Picciotto reflected on the band’s active period:

“Looking back, it is hard for me to believe how much creativity was going on. We all had jobs, were going to school, and doing music full-on so life was just packed. In 1986, I was in 3 different bands: Rites of Spring, One Last Wish, and Happy Go Licky (not even counting side projects like the Brief Weeds). That was a lot of songs/ideas/lyrics to crank out in just one year. I think it was just a product of being young, living together communally, and just being inspired by all the music that was being made in DC at that time. It was just a very fertile moment.”

As a record, 1986 was ahead of its time. It is 23 minutes of well-crafted tunes rooted in hardcore and emo. Hampton’s guitar layering is on another level throughout the entire record. Janney’s bass parts are extremely catchy, especially in the opening track “Hide” and the third track “Break To Broken.” Canty’s drums are driving but not overpowering. Picciotto’s vocals are harsh, but necessarily harsh, perfectly complementing the lyrics. I love the vocals and lyrics on “Loss Like A Seed” and “This Time.” “This Time” is a favorite due to the ever-present backing vocals that delve into the theme of not having a voice and wondering if you ever had a voice to begin with.
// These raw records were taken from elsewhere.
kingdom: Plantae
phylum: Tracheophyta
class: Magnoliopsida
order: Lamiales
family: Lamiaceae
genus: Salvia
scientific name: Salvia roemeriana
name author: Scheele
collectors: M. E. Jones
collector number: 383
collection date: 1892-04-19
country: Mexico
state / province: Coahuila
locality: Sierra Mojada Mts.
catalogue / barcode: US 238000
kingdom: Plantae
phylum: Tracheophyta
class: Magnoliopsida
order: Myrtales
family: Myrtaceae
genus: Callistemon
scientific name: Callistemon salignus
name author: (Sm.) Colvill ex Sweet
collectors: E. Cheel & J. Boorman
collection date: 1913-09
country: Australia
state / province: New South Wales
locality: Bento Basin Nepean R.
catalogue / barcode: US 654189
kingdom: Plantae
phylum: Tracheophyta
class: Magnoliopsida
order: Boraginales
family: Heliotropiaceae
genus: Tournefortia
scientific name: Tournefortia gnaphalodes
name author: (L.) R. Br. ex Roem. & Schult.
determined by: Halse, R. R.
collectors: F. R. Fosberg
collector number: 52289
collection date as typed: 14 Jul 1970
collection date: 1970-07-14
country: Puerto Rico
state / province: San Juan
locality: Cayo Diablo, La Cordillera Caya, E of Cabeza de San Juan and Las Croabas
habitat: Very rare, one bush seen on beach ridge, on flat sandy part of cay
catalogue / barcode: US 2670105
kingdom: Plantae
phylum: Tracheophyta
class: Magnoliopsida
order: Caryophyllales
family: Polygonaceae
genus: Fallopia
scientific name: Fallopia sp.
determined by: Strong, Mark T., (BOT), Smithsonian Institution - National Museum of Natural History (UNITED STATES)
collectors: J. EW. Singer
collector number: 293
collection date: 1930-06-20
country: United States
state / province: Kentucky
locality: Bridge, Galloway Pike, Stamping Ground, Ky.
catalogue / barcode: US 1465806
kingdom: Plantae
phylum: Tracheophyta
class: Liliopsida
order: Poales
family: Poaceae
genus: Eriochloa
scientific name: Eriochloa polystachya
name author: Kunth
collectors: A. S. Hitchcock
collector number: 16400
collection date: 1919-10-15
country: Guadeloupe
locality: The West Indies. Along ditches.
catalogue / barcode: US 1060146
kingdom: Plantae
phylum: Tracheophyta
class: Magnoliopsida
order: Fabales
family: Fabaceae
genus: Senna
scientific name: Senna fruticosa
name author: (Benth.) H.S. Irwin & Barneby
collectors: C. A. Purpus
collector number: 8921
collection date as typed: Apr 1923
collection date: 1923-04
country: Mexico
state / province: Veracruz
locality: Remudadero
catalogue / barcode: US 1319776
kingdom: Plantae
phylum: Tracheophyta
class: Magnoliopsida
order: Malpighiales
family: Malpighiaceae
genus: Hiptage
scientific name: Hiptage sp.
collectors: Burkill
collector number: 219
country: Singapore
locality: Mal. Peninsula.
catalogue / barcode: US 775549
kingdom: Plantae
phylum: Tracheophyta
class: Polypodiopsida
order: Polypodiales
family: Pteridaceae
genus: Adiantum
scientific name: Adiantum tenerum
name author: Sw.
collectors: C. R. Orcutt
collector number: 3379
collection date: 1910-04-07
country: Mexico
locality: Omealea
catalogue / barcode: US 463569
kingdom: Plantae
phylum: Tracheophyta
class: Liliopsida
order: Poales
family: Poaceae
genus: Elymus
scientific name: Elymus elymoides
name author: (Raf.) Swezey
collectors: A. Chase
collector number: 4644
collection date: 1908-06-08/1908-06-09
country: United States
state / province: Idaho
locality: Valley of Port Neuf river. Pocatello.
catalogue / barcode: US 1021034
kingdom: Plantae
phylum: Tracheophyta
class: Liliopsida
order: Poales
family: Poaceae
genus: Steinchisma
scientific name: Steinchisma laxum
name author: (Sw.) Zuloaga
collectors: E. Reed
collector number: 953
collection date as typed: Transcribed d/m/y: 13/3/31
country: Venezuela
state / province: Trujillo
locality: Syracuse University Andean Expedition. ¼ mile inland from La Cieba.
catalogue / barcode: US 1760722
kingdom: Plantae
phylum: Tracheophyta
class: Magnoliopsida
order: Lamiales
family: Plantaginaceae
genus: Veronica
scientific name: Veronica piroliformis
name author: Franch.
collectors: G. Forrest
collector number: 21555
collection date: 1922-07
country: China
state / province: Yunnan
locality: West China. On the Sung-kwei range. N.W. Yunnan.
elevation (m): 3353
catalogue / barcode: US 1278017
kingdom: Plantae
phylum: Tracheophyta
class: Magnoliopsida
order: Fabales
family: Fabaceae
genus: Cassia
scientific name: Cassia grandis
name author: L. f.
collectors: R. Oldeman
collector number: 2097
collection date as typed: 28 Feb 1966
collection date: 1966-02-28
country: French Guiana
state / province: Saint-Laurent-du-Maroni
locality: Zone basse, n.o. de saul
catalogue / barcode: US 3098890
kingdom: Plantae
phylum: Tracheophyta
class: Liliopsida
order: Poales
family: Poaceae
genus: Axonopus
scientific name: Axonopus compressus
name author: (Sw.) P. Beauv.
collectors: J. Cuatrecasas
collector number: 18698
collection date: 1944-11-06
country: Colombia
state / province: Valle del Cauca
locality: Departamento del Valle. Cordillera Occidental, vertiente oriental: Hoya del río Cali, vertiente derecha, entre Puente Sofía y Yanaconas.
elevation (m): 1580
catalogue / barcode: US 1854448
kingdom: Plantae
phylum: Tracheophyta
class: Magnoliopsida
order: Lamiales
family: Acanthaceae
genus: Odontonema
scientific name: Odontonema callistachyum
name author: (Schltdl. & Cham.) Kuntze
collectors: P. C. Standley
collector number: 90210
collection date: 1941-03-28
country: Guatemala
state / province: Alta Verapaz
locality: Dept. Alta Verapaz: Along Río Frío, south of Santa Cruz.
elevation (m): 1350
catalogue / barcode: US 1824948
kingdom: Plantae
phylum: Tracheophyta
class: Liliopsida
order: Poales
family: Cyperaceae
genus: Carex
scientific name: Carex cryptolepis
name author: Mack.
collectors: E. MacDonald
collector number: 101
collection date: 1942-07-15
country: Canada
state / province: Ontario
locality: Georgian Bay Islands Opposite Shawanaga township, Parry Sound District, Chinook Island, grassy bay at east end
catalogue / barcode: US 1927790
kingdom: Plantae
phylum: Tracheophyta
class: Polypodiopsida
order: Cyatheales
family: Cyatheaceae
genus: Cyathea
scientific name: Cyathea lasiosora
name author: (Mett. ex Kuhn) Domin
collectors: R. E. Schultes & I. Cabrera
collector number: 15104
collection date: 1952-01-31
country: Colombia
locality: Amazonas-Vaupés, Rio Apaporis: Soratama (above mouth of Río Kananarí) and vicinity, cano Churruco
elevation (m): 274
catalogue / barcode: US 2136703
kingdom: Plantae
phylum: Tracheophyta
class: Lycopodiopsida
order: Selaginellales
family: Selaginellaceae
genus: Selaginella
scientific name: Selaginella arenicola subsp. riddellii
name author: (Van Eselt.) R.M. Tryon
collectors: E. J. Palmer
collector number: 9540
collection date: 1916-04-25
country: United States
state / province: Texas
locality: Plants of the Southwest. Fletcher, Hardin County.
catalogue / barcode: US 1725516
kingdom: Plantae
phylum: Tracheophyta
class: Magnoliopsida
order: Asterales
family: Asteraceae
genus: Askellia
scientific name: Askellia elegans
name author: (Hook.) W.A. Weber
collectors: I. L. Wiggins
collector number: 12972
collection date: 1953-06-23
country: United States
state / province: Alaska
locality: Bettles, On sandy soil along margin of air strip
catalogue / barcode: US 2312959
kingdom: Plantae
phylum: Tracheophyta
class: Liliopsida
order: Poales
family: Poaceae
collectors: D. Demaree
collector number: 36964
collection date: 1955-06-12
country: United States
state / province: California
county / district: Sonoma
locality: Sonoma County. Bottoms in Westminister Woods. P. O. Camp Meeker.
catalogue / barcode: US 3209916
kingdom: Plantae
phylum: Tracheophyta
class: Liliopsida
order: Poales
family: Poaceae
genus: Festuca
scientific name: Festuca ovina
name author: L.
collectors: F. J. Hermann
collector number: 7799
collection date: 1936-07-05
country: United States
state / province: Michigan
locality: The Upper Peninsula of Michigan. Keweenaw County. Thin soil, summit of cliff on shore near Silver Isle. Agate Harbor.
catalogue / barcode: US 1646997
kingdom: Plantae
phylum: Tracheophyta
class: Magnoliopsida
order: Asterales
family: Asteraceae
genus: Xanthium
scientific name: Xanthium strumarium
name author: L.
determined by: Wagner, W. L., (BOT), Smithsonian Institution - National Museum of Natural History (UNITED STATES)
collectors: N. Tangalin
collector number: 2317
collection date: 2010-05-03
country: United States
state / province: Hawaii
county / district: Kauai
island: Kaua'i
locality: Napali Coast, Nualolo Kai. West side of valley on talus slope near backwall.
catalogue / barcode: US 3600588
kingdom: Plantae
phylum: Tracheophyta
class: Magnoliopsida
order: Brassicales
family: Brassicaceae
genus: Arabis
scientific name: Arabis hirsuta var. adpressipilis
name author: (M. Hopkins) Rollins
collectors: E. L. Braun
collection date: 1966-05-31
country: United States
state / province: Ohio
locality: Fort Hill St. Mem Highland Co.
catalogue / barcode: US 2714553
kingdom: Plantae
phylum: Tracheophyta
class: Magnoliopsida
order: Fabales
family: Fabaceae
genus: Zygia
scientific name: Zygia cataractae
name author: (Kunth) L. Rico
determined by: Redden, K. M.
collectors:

When listening to this record, it’s easy to see how the sound featured throughout, and from similar bands, would inspire both the emo and hardcore genre. Picciotto expressed gratitude for the influence records like 1986 and others from Dischord and D.C. have:

“The fact that some people still get something from the music is obviously wonderful – be that a large or small number,” he said. “At the time we were just focused on the task at hand, and we weren’t projecting into the future or even really much farther than to our immediate circle in Washington DC. I didn’t start touring regularly until I joined Fugazi in 1987 so my mindset in 1986 was very localized and it was never a careerist one. I was just making music with my friends for our friends. That the music still resonates with some people now in some small ways is great, but it is only able to happen because Dischord was there to document it and to make it available to people. That is the great service that local labels that support local scenes do – they provide an opportunity for people to discover something that could have easily have disappeared without a trace.”